What your mouse clicks tell your boss
Each mouse click leaves behind a digital footprint, and those trails increasingly are being tracked by employers to help make hiring and other employment decisions.
How often do you visit LinkedIn or Facebook? More often than you used to? That could be a sign you’re thinking of quitting.
How many minutes did you take to handle that incoming phone call? You may be great at mollifying angry customers, but the company might be losing money from long conversations.
That pre-employment online personality assessment you took? Your answers, when compared with others who are successful in this job, may indicate you’re not a good fit.
Such is the world of “talent analytics,” a way to use data to evaluate job candidates, monitor in-house performance and even discern attitudes.
“Today, every email, instant message, phone call, line of written code and mouse click leaves a digital signal,” attorney Tedrick Housh told a Kansas City ballroom full of human resource practitioners and other clients at a recent employment law seminar.

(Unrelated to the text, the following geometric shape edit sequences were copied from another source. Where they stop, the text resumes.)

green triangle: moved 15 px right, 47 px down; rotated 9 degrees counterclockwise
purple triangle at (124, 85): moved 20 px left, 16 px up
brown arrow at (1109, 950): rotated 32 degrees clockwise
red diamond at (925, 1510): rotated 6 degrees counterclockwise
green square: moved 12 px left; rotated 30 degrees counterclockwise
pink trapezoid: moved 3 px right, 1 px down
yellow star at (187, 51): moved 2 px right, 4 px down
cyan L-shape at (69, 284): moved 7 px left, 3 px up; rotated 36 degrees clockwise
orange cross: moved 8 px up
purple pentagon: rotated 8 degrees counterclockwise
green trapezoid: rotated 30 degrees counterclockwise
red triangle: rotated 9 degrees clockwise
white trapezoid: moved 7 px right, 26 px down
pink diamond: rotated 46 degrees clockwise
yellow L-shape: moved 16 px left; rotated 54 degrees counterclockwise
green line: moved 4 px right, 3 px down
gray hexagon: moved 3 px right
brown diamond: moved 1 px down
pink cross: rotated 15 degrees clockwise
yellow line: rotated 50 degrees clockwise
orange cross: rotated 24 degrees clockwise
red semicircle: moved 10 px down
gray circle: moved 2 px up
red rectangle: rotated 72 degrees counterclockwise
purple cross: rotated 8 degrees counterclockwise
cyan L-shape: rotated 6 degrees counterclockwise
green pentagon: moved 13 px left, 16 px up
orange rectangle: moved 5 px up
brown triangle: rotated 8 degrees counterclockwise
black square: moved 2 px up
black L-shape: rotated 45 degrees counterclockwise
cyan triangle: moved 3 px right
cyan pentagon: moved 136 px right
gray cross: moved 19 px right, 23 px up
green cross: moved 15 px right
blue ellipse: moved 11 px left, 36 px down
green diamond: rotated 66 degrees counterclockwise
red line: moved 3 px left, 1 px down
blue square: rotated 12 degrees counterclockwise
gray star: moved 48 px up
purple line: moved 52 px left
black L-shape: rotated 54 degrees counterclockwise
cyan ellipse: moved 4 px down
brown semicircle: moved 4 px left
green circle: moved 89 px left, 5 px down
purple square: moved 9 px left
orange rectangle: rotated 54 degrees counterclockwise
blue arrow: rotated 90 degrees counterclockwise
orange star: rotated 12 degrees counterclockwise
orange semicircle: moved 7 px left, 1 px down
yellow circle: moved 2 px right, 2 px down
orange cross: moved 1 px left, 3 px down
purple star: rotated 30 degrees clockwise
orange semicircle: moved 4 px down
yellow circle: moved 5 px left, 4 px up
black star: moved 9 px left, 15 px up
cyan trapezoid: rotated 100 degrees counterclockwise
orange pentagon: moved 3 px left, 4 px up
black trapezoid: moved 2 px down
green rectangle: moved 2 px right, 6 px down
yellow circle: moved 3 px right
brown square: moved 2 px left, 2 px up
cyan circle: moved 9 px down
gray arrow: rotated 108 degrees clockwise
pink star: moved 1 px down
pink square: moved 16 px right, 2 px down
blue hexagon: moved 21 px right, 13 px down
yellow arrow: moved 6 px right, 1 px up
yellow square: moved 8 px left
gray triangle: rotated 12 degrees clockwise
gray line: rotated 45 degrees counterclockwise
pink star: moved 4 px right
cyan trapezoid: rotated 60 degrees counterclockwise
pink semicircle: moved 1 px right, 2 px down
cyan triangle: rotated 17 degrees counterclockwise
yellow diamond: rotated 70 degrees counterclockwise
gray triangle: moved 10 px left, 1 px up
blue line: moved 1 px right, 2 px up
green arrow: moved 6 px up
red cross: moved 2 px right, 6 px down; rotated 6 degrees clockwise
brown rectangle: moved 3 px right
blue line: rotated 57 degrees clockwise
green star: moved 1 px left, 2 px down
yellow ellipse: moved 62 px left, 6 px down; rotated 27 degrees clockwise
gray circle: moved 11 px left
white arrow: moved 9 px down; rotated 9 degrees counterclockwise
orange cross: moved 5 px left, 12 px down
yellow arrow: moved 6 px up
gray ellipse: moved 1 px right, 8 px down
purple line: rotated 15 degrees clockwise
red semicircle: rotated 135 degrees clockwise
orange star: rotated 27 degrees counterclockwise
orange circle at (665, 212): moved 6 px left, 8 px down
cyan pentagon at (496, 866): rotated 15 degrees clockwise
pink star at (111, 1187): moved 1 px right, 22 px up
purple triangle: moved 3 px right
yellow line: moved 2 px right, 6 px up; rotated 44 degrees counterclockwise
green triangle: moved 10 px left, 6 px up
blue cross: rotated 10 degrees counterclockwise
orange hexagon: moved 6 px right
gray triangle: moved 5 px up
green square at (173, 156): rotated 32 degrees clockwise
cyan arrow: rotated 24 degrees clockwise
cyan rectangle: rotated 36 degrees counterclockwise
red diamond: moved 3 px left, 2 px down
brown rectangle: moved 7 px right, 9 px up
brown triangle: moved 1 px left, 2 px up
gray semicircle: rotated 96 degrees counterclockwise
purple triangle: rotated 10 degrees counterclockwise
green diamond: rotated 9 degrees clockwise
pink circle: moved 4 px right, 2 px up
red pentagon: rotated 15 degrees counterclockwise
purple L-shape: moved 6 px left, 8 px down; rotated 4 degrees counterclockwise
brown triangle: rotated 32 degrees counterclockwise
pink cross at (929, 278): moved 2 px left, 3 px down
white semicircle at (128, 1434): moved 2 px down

That data “can now be inexpensively collected and mined for insights into how people work and communicate,” the Lathrop & Gage attorney said.
Housh said 14 per cent of America’s largest public companies are known to use talent analytics, and its use promises to mushroom.
Some Silicon Valley firms have developed sophisticated talent analytics. Hiring managers don’t have to rely on what applicants list on their resumés to make decisions. Rather, they mine data.